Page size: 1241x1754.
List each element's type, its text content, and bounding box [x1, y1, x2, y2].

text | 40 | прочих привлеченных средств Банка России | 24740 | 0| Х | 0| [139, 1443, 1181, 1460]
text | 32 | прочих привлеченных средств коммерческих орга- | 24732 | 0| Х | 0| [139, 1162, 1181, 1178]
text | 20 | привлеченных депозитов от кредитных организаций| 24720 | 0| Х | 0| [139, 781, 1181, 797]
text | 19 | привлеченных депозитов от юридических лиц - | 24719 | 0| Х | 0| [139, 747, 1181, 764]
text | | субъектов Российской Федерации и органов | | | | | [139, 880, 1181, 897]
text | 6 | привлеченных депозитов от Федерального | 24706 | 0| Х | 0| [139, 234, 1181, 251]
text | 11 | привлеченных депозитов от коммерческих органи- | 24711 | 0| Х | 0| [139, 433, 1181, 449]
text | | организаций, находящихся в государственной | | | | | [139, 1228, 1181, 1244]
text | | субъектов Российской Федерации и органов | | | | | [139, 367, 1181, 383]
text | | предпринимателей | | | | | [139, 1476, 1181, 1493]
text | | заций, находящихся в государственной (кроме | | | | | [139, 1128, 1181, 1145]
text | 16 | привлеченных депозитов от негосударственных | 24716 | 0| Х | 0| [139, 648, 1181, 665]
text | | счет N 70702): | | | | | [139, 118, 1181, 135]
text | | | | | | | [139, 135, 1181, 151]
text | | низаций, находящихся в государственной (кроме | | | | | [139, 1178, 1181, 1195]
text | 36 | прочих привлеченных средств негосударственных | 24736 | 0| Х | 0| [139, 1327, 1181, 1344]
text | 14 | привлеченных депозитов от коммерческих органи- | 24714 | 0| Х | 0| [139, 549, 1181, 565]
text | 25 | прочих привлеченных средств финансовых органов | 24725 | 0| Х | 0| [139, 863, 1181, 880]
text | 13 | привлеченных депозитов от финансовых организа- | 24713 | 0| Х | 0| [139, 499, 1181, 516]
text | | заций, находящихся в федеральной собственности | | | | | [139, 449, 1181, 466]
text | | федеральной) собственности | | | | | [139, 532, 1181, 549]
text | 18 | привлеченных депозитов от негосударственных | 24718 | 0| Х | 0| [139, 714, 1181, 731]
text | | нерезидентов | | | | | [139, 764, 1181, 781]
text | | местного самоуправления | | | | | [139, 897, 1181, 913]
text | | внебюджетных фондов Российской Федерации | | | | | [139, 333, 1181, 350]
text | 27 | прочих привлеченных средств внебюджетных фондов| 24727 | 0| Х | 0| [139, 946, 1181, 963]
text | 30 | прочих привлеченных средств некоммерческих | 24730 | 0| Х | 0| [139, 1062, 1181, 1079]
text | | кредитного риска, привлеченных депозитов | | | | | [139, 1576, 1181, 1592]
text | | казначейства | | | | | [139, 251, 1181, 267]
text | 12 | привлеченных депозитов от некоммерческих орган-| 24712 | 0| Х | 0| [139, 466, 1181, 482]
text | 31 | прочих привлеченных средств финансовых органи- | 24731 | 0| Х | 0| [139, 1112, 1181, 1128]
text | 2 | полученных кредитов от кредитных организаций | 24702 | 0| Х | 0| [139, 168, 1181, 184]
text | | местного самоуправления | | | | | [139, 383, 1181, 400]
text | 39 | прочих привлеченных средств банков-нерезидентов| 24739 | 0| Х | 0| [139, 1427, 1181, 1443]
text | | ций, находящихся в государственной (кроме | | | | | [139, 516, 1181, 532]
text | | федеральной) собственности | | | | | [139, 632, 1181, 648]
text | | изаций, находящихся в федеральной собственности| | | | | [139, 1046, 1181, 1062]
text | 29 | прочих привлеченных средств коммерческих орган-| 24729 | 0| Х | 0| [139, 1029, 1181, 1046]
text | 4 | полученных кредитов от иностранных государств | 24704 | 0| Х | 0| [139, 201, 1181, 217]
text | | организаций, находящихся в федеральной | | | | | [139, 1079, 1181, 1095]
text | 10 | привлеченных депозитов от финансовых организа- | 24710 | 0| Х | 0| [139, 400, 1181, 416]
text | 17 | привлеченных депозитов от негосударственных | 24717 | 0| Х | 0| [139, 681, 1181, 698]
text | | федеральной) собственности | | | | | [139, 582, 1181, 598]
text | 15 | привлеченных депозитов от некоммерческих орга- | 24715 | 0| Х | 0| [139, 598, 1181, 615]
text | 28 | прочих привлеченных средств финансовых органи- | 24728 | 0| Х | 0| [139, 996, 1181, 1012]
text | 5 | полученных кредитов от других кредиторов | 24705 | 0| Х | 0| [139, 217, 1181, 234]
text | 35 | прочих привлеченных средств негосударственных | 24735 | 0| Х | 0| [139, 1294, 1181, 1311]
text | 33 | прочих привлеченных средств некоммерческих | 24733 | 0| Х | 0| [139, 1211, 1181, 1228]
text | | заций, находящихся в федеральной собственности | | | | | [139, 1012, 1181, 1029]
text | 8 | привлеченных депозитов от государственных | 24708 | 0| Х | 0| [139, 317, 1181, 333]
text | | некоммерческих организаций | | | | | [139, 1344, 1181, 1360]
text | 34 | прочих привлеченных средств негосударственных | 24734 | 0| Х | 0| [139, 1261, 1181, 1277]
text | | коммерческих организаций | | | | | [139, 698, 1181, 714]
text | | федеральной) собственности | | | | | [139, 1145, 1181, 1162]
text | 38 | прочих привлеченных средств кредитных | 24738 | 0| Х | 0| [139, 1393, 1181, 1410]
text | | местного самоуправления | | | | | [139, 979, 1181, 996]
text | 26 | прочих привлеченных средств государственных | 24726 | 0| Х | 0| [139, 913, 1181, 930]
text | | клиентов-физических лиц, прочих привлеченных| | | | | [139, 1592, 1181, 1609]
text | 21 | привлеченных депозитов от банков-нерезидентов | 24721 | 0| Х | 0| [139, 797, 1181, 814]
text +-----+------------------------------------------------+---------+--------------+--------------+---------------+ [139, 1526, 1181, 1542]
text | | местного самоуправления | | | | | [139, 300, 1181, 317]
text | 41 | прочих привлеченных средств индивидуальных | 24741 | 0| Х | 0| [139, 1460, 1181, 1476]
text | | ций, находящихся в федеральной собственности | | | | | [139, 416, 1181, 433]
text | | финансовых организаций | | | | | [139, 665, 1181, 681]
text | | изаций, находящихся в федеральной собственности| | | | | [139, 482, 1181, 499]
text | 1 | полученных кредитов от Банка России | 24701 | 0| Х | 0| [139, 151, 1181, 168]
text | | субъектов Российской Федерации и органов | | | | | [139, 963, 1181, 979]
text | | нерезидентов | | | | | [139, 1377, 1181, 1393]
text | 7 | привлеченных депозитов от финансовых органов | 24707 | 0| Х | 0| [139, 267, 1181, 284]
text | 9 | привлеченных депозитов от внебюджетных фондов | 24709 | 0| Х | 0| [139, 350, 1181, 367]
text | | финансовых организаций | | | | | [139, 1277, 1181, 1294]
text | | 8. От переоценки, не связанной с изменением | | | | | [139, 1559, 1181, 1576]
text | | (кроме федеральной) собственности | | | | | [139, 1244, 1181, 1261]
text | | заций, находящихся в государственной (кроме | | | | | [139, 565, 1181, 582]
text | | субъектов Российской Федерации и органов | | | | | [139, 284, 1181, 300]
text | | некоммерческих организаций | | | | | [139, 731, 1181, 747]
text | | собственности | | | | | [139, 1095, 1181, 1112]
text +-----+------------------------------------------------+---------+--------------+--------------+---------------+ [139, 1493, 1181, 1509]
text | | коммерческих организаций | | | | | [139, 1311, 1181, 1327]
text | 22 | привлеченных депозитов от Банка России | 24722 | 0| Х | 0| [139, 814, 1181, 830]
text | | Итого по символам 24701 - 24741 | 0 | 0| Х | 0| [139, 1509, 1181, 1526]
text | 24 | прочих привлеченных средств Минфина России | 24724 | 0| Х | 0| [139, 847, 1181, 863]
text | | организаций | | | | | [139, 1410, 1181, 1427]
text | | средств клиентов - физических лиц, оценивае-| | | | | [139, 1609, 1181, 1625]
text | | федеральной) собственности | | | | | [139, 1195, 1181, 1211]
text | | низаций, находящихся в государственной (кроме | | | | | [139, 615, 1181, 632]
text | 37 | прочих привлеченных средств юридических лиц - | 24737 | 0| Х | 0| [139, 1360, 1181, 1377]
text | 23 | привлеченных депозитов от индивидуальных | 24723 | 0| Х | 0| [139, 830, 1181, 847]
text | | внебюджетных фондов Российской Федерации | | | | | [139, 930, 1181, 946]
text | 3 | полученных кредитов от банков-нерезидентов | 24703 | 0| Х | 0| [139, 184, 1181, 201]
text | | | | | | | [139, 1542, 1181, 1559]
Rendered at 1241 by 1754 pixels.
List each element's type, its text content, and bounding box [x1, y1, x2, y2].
+ + + + +
▶ _JOB_
Answer with a single number, the count of lines in the data that contain "фондов".

▶ _WORKED SOLUTION_
4